#### Excerpt to read:
○ ○ ○ ○ ○

Yup, they often did!


----------



## njrailer93 (Nov 28, 2011)

ive been dying to get my hands on a 259e!


----------



## upsman55 (Jan 11, 2013)

That sounds like a hint nj But I don't think I ready to give one of them up yet. I've hardly gotten to know them! I'm curious though, have you been looking for a fixer upper like I have been, or something in a little better condition. I found both of these under the display tables at the train show. One of them lying on the floor! Just got lucky that day.


----------



## upsman55 (Jan 11, 2013)

I just wanted to post a picture of the other 259E I picked up at the train show post clean up. I should have taken a few before and after photos, because this this was a mess! It was caked with grease and grime. The shell is in need of some repair, but that's for another day. A good cleaning really worked wonders! This thing runs great!


----------



## tjcruiser (Jan 10, 2010)




----------



## tjcruiser (Jan 10, 2010)

njoffroader said:


> ive been dying to get my hands on a 259e!


NJ, there's a very nice looking 259 shell (no motor) listed on eBay now. Copper domes. Brass handrails. Trim all intact.

○ ○ ○ ○ ○

#### Records shown:
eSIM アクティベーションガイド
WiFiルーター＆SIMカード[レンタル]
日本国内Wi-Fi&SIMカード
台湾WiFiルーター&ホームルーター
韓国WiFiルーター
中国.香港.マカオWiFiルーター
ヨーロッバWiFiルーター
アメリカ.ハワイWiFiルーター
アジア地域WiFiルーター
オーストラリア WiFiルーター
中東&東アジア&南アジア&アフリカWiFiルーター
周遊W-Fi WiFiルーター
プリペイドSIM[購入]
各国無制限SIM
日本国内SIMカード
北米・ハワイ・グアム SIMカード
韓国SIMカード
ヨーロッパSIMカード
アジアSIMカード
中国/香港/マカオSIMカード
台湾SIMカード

○ ○ ○ ○ ○

#### Exercises:
(1) Answer these questions from the 259E forum thread.
(a) Where at the train show did upsman55 find both 259E locomotives?
(b) What was the second 259E caked with before it was cleaned?
(c) What part does the 259 shell listed on eBay lack?
(2) Carry on the 259E forum thread from its last post.
The data above is separate material, apart from the 259E forum thread.

#### Expected results:
(1)
(a) Under the display tables, with one of them lying on the floor.
(b) Grease and grime.
(c) The motor.

(2)
----------



## upsman55 (Jan 11, 2013)

*259E test run*

Here's a short video of a test run of the 259E.

http://youtu.be/43ocHa75Lug


----------



## tjcruiser (Jan 10, 2010)

Ups,

The 259E runs smooth! Nice work.

Hey, I spied a Marx Mercury in the background. I love those, but have never seen one in detail. Maybe create a new thread showing off your little copper treasure a bit?!? (I don't think we've had any Mercury locos featured here on the forum.)

Thanks,

TJ


----------



## upsman55 (Jan 11, 2013)

I'll get on that TJ. I'll get a few pics together, and perhaps a video.


----------



## tjcruiser (Jan 10, 2010)

Thanks!


----------



## njrailer93 (Nov 28, 2011)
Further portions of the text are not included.